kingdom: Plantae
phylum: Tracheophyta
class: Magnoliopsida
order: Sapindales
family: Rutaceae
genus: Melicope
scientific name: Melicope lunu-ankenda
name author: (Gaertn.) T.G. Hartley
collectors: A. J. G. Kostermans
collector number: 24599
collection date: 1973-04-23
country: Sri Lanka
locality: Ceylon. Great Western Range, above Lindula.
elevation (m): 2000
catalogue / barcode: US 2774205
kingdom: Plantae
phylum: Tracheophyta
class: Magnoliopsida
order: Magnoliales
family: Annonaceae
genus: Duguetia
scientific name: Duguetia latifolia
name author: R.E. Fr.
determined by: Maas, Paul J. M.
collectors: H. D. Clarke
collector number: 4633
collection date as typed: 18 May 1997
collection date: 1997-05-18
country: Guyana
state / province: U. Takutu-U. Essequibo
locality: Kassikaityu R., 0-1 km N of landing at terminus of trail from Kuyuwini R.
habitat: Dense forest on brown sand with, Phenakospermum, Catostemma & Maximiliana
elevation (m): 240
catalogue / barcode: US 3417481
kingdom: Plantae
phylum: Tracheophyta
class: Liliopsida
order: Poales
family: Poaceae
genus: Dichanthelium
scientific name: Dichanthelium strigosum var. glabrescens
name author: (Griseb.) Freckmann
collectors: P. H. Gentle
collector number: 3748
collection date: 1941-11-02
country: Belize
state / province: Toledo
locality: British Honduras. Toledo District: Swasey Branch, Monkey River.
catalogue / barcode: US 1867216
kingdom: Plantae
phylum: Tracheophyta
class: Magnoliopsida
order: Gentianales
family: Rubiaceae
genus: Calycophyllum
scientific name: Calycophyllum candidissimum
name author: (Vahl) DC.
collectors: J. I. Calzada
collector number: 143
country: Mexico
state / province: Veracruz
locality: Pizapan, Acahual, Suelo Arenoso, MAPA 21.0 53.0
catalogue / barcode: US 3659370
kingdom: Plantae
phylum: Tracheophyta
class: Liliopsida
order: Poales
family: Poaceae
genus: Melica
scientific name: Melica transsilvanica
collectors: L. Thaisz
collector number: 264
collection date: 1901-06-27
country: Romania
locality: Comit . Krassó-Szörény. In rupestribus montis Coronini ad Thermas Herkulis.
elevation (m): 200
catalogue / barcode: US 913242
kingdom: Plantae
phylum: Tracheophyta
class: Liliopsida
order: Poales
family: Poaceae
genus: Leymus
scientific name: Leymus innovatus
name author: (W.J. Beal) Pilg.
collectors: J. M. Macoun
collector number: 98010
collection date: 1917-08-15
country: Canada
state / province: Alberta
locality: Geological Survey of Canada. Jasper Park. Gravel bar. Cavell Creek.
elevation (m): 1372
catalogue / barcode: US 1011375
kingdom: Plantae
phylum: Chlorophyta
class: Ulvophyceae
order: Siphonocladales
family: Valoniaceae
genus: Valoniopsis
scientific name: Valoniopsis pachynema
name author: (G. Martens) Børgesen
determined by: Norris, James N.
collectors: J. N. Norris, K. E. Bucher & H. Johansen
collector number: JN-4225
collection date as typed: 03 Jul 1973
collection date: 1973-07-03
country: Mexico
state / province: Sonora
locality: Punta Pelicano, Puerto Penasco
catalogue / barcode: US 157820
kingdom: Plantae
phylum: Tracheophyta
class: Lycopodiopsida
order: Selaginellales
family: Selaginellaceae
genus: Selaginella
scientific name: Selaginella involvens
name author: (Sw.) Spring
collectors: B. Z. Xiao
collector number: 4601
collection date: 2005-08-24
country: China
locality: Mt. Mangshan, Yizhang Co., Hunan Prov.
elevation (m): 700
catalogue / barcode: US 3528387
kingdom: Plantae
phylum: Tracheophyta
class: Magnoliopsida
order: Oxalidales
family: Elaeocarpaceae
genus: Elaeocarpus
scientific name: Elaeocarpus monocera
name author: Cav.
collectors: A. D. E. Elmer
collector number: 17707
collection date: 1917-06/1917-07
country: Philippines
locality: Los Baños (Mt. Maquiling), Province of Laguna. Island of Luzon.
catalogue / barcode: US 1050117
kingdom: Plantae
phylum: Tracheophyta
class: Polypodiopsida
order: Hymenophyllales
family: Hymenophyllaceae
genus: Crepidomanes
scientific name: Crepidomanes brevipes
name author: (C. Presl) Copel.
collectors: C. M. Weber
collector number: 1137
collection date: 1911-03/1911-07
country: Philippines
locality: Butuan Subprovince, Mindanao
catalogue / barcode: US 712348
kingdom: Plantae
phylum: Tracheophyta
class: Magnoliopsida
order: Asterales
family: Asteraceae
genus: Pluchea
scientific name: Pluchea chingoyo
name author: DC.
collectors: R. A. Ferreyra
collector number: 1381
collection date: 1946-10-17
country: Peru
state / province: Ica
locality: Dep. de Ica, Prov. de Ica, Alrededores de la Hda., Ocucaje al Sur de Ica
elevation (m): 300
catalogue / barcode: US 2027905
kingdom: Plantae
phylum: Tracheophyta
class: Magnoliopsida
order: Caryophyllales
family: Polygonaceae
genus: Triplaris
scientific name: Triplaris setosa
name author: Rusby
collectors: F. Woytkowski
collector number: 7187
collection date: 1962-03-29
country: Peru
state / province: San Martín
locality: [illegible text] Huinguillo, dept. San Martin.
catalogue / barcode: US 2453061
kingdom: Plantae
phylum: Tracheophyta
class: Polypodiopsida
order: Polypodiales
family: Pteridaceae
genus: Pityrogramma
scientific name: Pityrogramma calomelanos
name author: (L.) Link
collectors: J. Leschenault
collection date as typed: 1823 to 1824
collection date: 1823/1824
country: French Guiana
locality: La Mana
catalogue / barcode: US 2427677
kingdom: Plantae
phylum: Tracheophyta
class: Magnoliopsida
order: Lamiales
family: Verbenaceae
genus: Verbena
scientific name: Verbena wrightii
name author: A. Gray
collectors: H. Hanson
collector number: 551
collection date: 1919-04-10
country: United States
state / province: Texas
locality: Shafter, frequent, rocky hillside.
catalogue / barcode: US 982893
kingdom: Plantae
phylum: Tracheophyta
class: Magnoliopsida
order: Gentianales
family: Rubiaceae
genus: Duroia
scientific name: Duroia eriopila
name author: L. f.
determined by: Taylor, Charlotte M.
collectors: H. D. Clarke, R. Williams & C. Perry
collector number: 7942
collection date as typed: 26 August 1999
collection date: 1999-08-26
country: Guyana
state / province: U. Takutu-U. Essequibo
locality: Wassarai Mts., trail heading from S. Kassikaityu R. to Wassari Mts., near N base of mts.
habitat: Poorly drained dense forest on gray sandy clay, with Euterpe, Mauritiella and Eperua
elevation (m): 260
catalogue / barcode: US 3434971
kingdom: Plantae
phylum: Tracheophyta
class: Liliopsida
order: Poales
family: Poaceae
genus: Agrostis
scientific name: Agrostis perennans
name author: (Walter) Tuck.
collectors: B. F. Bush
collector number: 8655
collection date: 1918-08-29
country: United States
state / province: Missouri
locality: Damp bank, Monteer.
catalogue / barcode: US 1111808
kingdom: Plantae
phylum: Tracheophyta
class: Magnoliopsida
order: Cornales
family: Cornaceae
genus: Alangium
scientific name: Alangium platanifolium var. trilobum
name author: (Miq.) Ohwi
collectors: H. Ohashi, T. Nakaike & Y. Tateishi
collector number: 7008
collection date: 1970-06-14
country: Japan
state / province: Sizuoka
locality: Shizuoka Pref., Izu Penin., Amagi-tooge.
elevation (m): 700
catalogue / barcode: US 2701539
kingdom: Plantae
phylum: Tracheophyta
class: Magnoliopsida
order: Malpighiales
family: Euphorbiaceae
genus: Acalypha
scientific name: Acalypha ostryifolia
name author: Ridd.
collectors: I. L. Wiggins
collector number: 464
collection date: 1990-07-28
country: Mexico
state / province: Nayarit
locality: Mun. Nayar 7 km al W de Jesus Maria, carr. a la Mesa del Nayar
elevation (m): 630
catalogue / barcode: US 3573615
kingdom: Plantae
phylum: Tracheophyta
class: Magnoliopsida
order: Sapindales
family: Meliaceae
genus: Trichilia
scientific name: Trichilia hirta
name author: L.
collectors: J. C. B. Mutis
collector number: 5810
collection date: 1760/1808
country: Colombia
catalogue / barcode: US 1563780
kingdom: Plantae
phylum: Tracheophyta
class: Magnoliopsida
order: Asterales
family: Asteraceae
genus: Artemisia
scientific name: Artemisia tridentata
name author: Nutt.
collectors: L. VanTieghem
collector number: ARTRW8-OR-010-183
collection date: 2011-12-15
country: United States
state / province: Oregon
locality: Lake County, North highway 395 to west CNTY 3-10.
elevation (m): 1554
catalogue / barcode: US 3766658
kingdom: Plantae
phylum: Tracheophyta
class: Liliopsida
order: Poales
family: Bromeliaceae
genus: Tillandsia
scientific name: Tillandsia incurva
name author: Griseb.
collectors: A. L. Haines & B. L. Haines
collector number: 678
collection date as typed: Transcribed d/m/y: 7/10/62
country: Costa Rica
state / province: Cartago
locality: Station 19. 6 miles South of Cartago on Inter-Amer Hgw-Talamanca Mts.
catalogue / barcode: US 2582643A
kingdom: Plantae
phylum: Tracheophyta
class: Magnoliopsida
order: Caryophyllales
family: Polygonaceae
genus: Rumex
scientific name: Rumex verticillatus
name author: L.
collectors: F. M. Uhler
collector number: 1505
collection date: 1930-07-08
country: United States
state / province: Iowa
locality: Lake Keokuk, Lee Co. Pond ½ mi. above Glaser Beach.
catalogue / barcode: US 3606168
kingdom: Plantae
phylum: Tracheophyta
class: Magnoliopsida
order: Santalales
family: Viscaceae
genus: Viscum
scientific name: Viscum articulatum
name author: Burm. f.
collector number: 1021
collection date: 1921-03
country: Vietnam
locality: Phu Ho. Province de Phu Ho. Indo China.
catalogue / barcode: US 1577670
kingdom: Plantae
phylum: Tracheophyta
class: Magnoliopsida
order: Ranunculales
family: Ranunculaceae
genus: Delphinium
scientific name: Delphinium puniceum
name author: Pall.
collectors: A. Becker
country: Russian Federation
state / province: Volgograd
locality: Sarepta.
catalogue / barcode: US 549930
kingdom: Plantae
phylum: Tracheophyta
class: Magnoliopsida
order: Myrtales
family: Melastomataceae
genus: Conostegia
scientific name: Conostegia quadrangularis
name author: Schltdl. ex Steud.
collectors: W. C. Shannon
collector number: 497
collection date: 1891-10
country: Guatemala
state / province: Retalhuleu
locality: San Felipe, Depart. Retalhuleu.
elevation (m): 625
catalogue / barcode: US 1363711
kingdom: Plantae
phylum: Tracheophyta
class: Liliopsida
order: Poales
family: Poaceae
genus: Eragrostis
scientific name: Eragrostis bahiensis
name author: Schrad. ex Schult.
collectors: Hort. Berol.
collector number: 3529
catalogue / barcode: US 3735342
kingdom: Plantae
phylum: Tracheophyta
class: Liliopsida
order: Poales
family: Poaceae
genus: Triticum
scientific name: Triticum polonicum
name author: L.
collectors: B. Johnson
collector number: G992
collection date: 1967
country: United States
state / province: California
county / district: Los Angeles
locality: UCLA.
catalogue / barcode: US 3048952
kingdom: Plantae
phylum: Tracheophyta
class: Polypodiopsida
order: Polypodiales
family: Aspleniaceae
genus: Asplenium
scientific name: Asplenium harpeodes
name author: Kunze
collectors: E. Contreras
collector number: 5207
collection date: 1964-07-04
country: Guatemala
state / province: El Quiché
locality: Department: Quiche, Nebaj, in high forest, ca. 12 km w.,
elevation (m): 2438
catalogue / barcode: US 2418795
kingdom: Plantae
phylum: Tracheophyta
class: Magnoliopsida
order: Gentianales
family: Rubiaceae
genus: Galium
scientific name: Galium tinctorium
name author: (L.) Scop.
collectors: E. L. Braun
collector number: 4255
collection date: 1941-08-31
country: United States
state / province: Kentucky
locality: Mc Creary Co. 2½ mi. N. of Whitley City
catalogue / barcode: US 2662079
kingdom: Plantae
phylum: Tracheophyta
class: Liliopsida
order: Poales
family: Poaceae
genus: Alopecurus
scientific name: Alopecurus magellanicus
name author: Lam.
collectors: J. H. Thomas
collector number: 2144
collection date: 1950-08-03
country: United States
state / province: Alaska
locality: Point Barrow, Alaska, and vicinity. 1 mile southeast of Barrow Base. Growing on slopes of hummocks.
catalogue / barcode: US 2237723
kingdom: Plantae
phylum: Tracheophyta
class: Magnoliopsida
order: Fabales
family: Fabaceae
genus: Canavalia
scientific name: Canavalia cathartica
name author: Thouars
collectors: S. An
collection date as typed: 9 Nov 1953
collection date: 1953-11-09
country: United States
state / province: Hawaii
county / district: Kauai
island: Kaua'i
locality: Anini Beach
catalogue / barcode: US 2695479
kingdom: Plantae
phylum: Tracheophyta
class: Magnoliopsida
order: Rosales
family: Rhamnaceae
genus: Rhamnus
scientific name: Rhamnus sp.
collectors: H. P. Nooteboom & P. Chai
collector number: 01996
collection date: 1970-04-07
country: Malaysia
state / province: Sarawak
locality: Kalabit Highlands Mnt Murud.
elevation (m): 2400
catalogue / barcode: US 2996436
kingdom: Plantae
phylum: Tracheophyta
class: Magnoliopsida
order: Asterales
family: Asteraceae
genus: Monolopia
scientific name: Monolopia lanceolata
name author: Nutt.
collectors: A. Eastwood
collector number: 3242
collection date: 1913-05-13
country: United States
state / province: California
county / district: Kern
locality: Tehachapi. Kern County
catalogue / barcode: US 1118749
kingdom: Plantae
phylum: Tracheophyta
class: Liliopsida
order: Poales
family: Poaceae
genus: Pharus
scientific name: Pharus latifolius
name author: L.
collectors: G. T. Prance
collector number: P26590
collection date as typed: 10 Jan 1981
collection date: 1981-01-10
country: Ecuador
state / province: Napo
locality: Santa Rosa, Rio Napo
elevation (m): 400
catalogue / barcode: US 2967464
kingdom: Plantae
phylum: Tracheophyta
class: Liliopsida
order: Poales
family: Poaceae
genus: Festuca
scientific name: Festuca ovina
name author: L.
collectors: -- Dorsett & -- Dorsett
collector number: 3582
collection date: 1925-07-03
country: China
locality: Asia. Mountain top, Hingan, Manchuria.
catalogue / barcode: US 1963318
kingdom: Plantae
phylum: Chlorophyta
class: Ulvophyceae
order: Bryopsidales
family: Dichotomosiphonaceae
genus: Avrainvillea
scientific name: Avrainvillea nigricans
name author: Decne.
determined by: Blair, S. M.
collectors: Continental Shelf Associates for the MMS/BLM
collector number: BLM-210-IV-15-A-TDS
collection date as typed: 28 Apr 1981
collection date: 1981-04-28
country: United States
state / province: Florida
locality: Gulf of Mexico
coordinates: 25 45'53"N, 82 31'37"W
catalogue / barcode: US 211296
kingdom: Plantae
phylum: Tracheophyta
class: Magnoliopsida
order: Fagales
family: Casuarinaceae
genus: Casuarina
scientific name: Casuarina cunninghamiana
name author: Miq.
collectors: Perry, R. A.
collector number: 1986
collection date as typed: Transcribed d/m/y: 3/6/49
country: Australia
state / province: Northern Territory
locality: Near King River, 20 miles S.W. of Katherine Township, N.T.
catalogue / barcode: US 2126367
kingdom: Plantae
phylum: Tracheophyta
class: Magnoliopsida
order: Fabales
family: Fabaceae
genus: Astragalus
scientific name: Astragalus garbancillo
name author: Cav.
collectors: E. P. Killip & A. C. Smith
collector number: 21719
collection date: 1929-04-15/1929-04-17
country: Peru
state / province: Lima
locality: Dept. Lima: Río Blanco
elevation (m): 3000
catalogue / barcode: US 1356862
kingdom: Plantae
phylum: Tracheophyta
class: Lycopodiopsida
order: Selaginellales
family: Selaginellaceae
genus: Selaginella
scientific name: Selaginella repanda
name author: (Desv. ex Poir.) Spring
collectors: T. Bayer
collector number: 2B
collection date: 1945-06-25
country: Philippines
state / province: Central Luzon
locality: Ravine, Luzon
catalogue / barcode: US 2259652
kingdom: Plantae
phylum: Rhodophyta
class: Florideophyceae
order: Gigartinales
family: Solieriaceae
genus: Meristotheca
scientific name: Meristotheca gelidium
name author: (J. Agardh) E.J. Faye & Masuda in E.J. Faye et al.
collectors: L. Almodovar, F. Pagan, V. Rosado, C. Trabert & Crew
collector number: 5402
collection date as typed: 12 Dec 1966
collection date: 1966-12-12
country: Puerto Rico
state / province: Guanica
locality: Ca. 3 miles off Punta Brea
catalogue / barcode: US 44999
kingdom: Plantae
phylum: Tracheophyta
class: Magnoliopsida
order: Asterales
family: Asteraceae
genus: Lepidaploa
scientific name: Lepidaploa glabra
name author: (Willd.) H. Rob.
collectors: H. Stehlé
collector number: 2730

INSTRUCTIONS FOR THE TASK >> Extract verbatim the stretch of the records above from their first line through the line containing "elevation (m): 2000", with both end lines included.

REPLY TO THE EXERCISE >>
kingdom: Plantae
phylum: Tracheophyta
class: Magnoliopsida
order: Sapindales
family: Rutaceae
genus: Melicope
scientific name: Melicope lunu-ankenda
name author: (Gaertn.) T.G. Hartley
collectors: A. J. G. Kostermans
collector number: 24599
collection date: 1973-04-23
country: Sri Lanka
locality: Ceylon. Great Western Range, above Lindula.
elevation (m): 2000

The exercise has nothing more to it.